Le fameux dossier du championnat à blanc ne fait pas vraiment l´unanimité au sein de la grande famille footballistique algérienne. En effet, ce dossier était l´objet d´une rencontre-débat hier matin au forum de la Radio algérienne (Chaîne I) entre certains présidents de clubs, à l´instar de Mourad Lahlou du NAHD et Malik Attia de l´OMR, un technicien en la personne de Noureddine Saâdi et bien sûr nos confrères. A première vue, cette idée fait l´unanimité, comme l´attestent les déclarations des présidents de clubs. «Personnellement, je suis entièrement d´accord pour un championnat à blanc qui ne sera que bénéfique pour le développement du football algérien» a précisé le président du NAHD, Mourad Lahlou.
Des propos fortement appuyés par son homologue de l´OM Ruisseau, Malik Attia: «A mon avis, c´est une excellente idée pour faire bouger les choses car avec un tel niveau, on n´a rien à espérer même d´ici à 10 ans» a-t-il ajouté.
De son côté, Noureddine Saâdi estime que le championnat à blanc est loin d´être une bonne idée: «Sincèrement, c´est une très mauvaise idée d´autant plus, qu´aucun programme précis n´a été préparé pour faire face à cette nouvelle situation.» Le président de la JS Kabylie, Moh Chérif Hannachi, dont l´intervention datait de vendredi dernier et qui avait été enregistrée, pense, quant à lui, qu´avant d´évoquer cette idée de championnat à blanc, il faut tout d´abord penser à la compétition internationale, que ce soit celle des clubs ou celle des différentes équipes nationales. Il est même allé plus loin en déclarant textuellement: «C´est tout simplement du n´importe quoi. A-t-on pensé aux compétitions internationales des clubs ou des équipes nationales?» a-t-il précisé avant d´ajouter «d´ailleurs, je demande à tous ceux qui sont derrière cette idée de nous donner les solutions adéquates pour régler les contrats des joueurs».
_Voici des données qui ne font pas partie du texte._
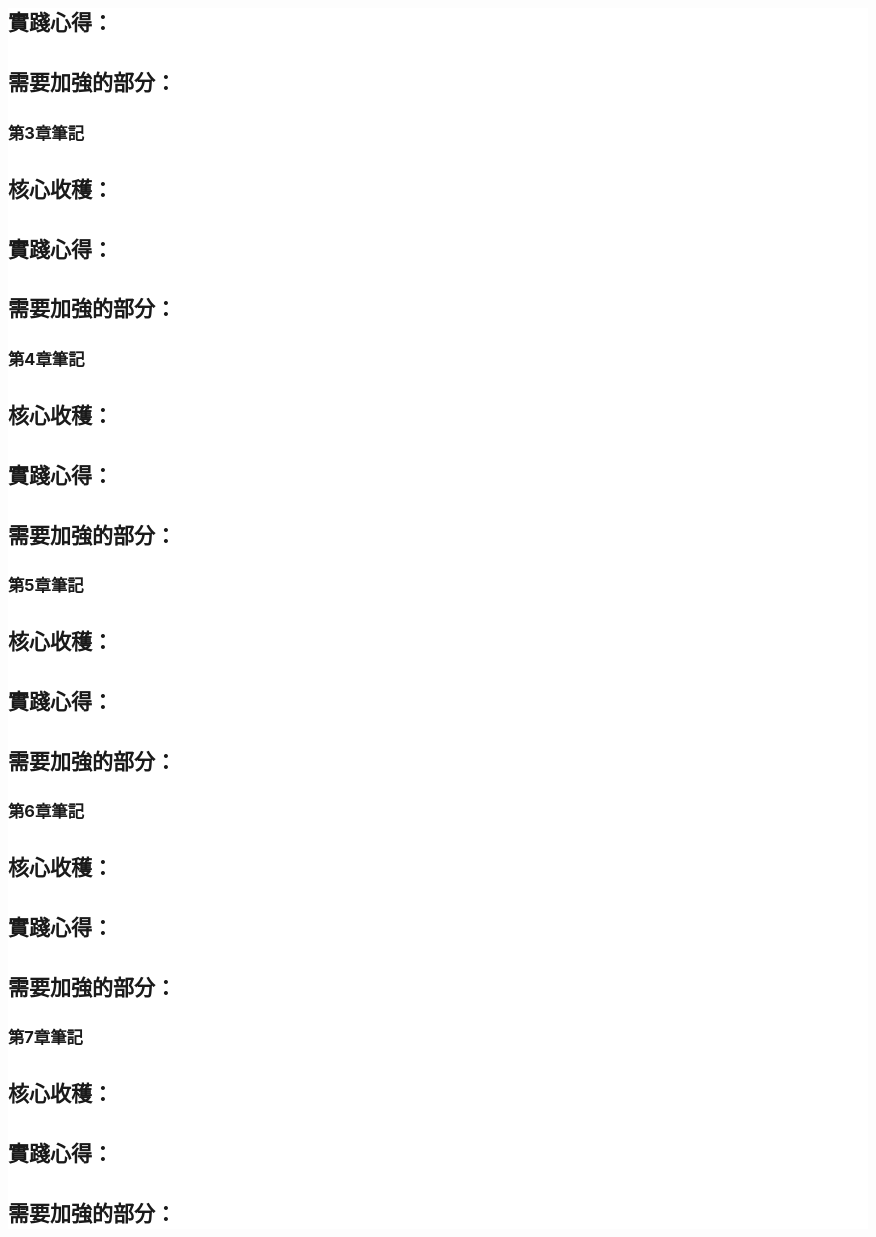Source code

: **實踐心得**：
- 

**需要加強的部分**：
- 

### 第3章筆記
**核心收穫**：
- 

**實踐心得**：
- 

**需要加強的部分**：
- 

### 第4章筆記
**核心收穫**：
- 

**實踐心得**：
- 

**需要加強的部分**：
- 

### 第5章筆記
**核心收穫**：
- 

**實踐心得**：
- 

**需要加強的部分**：
- 

### 第6章筆記
**核心收穫**：
- 

**實踐心得**：
- 

**需要加強的部分**：
- 

### 第7章筆記
**核心收穫**：
- 

**實踐心得**：
- 

**需要加強的部分**：
- 
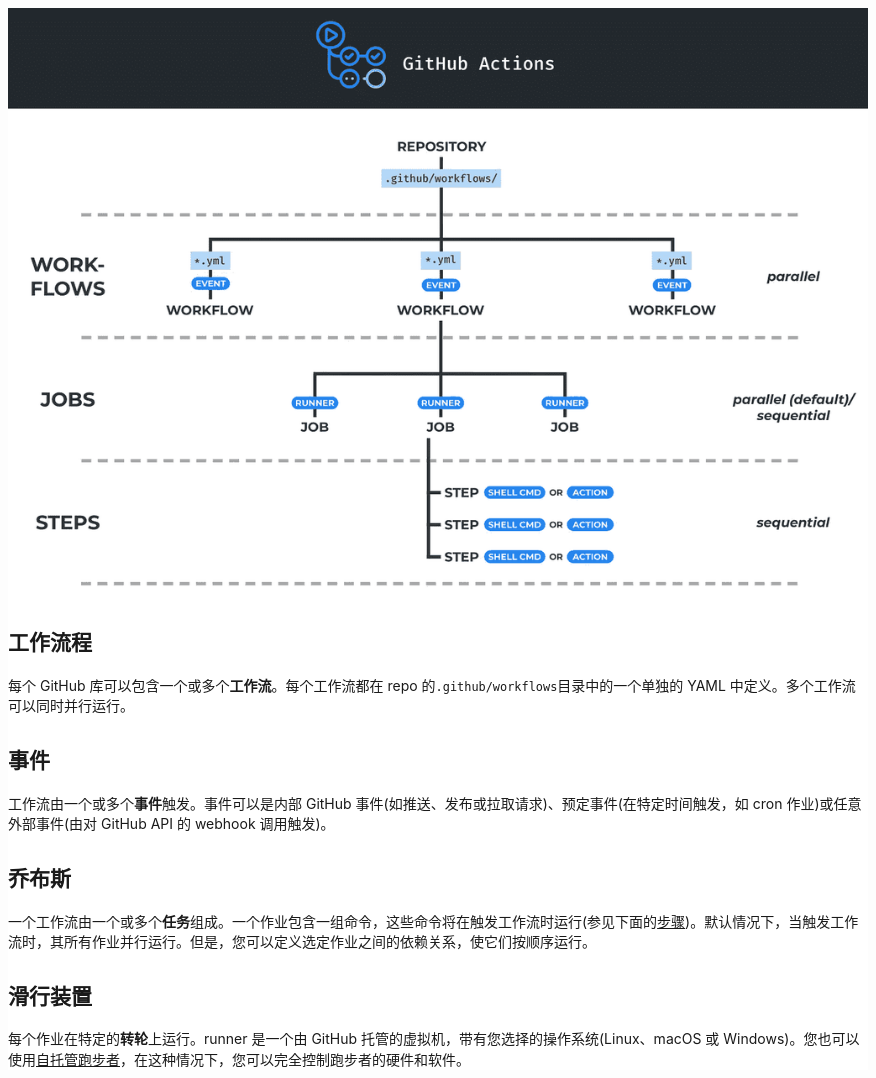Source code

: ![](img/a70614426d9c411a57fdf85633117e8c.png)

## 工作流程

每个 GitHub 库可以包含一个或多个**工作流**。每个工作流都在 repo 的`.github/workflows`目录中的一个单独的 YAML 中定义。多个工作流可以同时并行运行。

## 事件

工作流由一个或多个**事件**触发。事件可以是内部 GitHub 事件(如推送、发布或拉取请求)、预定事件(在特定时间触发，如 cron 作业)或任意外部事件(由对 GitHub API 的 webhook 调用触发)。

## 乔布斯

一个工作流由一个或多个**任务**组成。一个作业包含一组命令，这些命令将在触发工作流时运行(参见下面的[步骤](#e4c4))。默认情况下，当触发工作流时，其所有作业并行运行。但是，您可以定义选定作业之间的依赖关系，使它们按顺序运行。

## 滑行装置

每个作业在特定的**转轮**上运行。runner 是一个由 GitHub 托管的虚拟机，带有您选择的操作系统(Linux、macOS 或 Windows)。您也可以使用[自托管跑步者](https://docs.github.com/en/actions/hosting-your-own-runners)，在这种情况下，您可以完全控制跑步者的硬件和软件。
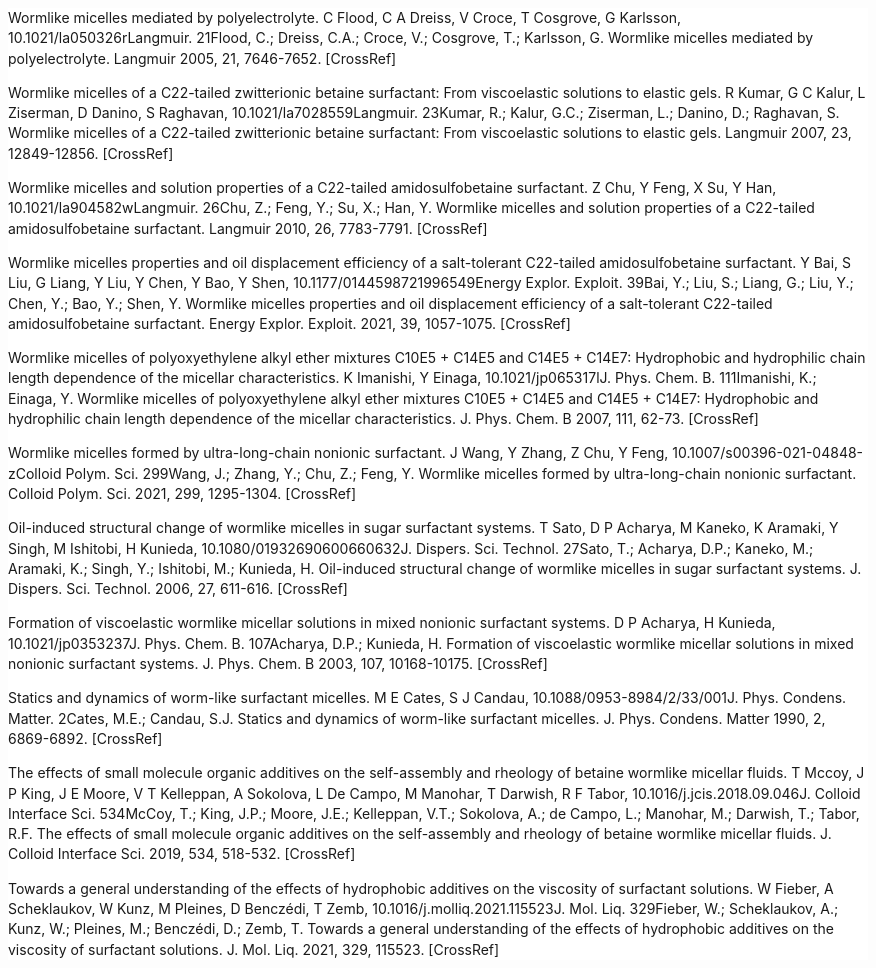Wormlike micelles mediated by polyelectrolyte. C Flood, C A Dreiss, V Croce, T Cosgrove, G Karlsson, 10.1021/la050326rLangmuir. 21Flood, C.; Dreiss, C.A.; Croce, V.; Cosgrove, T.; Karlsson, G. Wormlike micelles mediated by polyelectrolyte. Langmuir 2005, 21, 7646-7652. [CrossRef]

Wormlike micelles of a C22-tailed zwitterionic betaine surfactant: From viscoelastic solutions to elastic gels. R Kumar, G C Kalur, L Ziserman, D Danino, S Raghavan, 10.1021/la7028559Langmuir. 23Kumar, R.; Kalur, G.C.; Ziserman, L.; Danino, D.; Raghavan, S. Wormlike micelles of a C22-tailed zwitterionic betaine surfactant: From viscoelastic solutions to elastic gels. Langmuir 2007, 23, 12849-12856. [CrossRef]

Wormlike micelles and solution properties of a C22-tailed amidosulfobetaine surfactant. Z Chu, Y Feng, X Su, Y Han, 10.1021/la904582wLangmuir. 26Chu, Z.; Feng, Y.; Su, X.; Han, Y. Wormlike micelles and solution properties of a C22-tailed amidosulfobetaine surfactant. Langmuir 2010, 26, 7783-7791. [CrossRef]

Wormlike micelles properties and oil displacement efficiency of a salt-tolerant C22-tailed amidosulfobetaine surfactant. Y Bai, S Liu, G Liang, Y Liu, Y Chen, Y Bao, Y Shen, 10.1177/0144598721996549Energy Explor. Exploit. 39Bai, Y.; Liu, S.; Liang, G.; Liu, Y.; Chen, Y.; Bao, Y.; Shen, Y. Wormlike micelles properties and oil displacement efficiency of a salt-tolerant C22-tailed amidosulfobetaine surfactant. Energy Explor. Exploit. 2021, 39, 1057-1075. [CrossRef]

Wormlike micelles of polyoxyethylene alkyl ether mixtures C10E5 + C14E5 and C14E5 + C14E7: Hydrophobic and hydrophilic chain length dependence of the micellar characteristics. K Imanishi, Y Einaga, 10.1021/jp065317lJ. Phys. Chem. B. 111Imanishi, K.; Einaga, Y. Wormlike micelles of polyoxyethylene alkyl ether mixtures C10E5 + C14E5 and C14E5 + C14E7: Hydrophobic and hydrophilic chain length dependence of the micellar characteristics. J. Phys. Chem. B 2007, 111, 62-73. [CrossRef]

Wormlike micelles formed by ultra-long-chain nonionic surfactant. J Wang, Y Zhang, Z Chu, Y Feng, 10.1007/s00396-021-04848-zColloid Polym. Sci. 299Wang, J.; Zhang, Y.; Chu, Z.; Feng, Y. Wormlike micelles formed by ultra-long-chain nonionic surfactant. Colloid Polym. Sci. 2021, 299, 1295-1304. [CrossRef]

Oil-induced structural change of wormlike micelles in sugar surfactant systems. T Sato, D P Acharya, M Kaneko, K Aramaki, Y Singh, M Ishitobi, H Kunieda, 10.1080/01932690600660632J. Dispers. Sci. Technol. 27Sato, T.; Acharya, D.P.; Kaneko, M.; Aramaki, K.; Singh, Y.; Ishitobi, M.; Kunieda, H. Oil-induced structural change of wormlike micelles in sugar surfactant systems. J. Dispers. Sci. Technol. 2006, 27, 611-616. [CrossRef]

Formation of viscoelastic wormlike micellar solutions in mixed nonionic surfactant systems. D P Acharya, H Kunieda, 10.1021/jp0353237J. Phys. Chem. B. 107Acharya, D.P.; Kunieda, H. Formation of viscoelastic wormlike micellar solutions in mixed nonionic surfactant systems. J. Phys. Chem. B 2003, 107, 10168-10175. [CrossRef]

Statics and dynamics of worm-like surfactant micelles. M E Cates, S J Candau, 10.1088/0953-8984/2/33/001J. Phys. Condens. Matter. 2Cates, M.E.; Candau, S.J. Statics and dynamics of worm-like surfactant micelles. J. Phys. Condens. Matter 1990, 2, 6869-6892. [CrossRef]

The effects of small molecule organic additives on the self-assembly and rheology of betaine wormlike micellar fluids. T Mccoy, J P King, J E Moore, V T Kelleppan, A Sokolova, L De Campo, M Manohar, T Darwish, R F Tabor, 10.1016/j.jcis.2018.09.046J. Colloid Interface Sci. 534McCoy, T.; King, J.P.; Moore, J.E.; Kelleppan, V.T.; Sokolova, A.; de Campo, L.; Manohar, M.; Darwish, T.; Tabor, R.F. The effects of small molecule organic additives on the self-assembly and rheology of betaine wormlike micellar fluids. J. Colloid Interface Sci. 2019, 534, 518-532. [CrossRef]

Towards a general understanding of the effects of hydrophobic additives on the viscosity of surfactant solutions. W Fieber, A Scheklaukov, W Kunz, M Pleines, D Benczédi, T Zemb, 10.1016/j.molliq.2021.115523J. Mol. Liq. 329Fieber, W.; Scheklaukov, A.; Kunz, W.; Pleines, M.; Benczédi, D.; Zemb, T. Towards a general understanding of the effects of hydrophobic additives on the viscosity of surfactant solutions. J. Mol. Liq. 2021, 329, 115523. [CrossRef]
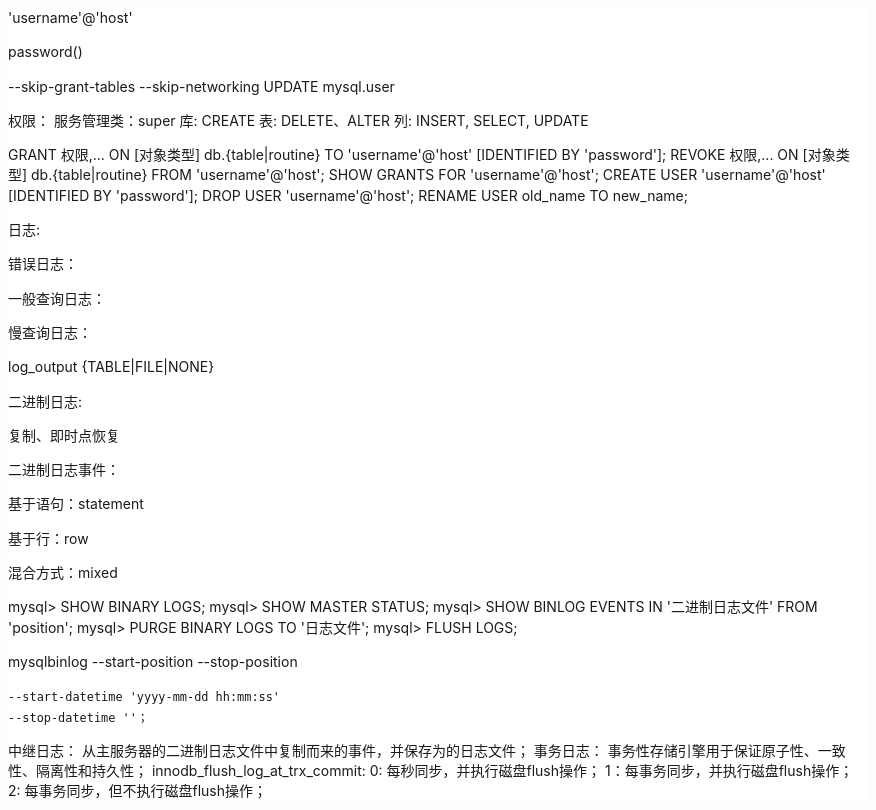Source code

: 'username'@'host'

password()



--skip-grant-tables --skip-networking
UPDATE mysql.user

权限：
    服务管理类：super
    库: CREATE
    表: DELETE、ALTER
    列: INSERT, SELECT, UPDATE

GRANT 权限,... ON [对象类型] db.{table|routine} TO 'username'@'host' [IDENTIFIED BY 'password'];
REVOKE 权限,... ON [对象类型] db.{table|routine} FROM 'username'@'host';
SHOW GRANTS FOR 'username'@'host';
CREATE USER 'username'@'host' [IDENTIFIED BY 'password'];
DROP USER 'username'@'host';
RENAME USER old_name TO new_name;


日志:

错误日志：

一般查询日志：

慢查询日志：

log_output {TABLE|FILE|NONE}

二进制日志:

复制、即时点恢复

二进制日志事件：

基于语句：statement

基于行：row

混合方式：mixed



mysql> SHOW BINARY LOGS;
    mysql> SHOW MASTER STATUS;
    mysql> SHOW BINLOG EVENTS IN '二进制日志文件' FROM 'position';
    mysql> PURGE BINARY LOGS TO '日志文件';
    mysql> FLUSH LOGS;

mysqlbinlog 
    --start-position
    --stop-position

    --start-datetime 'yyyy-mm-dd hh:mm:ss'
    --stop-datetime ''；


中继日志：
    从主服务器的二进制日志文件中复制而来的事件，并保存为的日志文件；
事务日志：
    事务性存储引擎用于保证原子性、一致性、隔离性和持久性；
    innodb_flush_log_at_trx_commit:
        0: 每秒同步，并执行磁盘flush操作；
        1：每事务同步，并执行磁盘flush操作；
        2: 每事务同步，但不执行磁盘flush操作；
Noureddine Sâadi a estimé que l´on «se trompait de priorité. A mon avis c´est une erreur de penser en premier aux équipes nationales. Celles-ci doivent intervenir en dernier, une fois que les conditions de remise sur les rails du football aient été garanties. Notre football n´a plus de niveau. Des joueurs perçoivent jusqu´à 90% de leur prime de signature avant que le championnat ne débute. Comment voulez-vous les motiver après ça?».
Mourad Lahlou a de son côté, argumenté la défense du projet par le fait que «cela va permettre aux clubs de se pencher sur la formation et se détourner des recrutements faramineux. L´équipe nationale n´est plus formée de joueurs locaux. Cela prouve qu´il y a eu faillite dans la formation. Seul un championnat à blanc pourra solutionner ce genre de problème.» Quant à Malek Attia, il n´a pas hésité à dire «que le championnat algérien était le plus faible en Afrique et dans le monde arabe», préconisant, même, un arrêt total de cette compétition «pour repartir sur des bases plus saines.»
Toutes ces déclarations démontrent que l´idée du championnat à blanc risque de faire l´objet d´une grande polémique entre tous les acteurs du football algérien en général.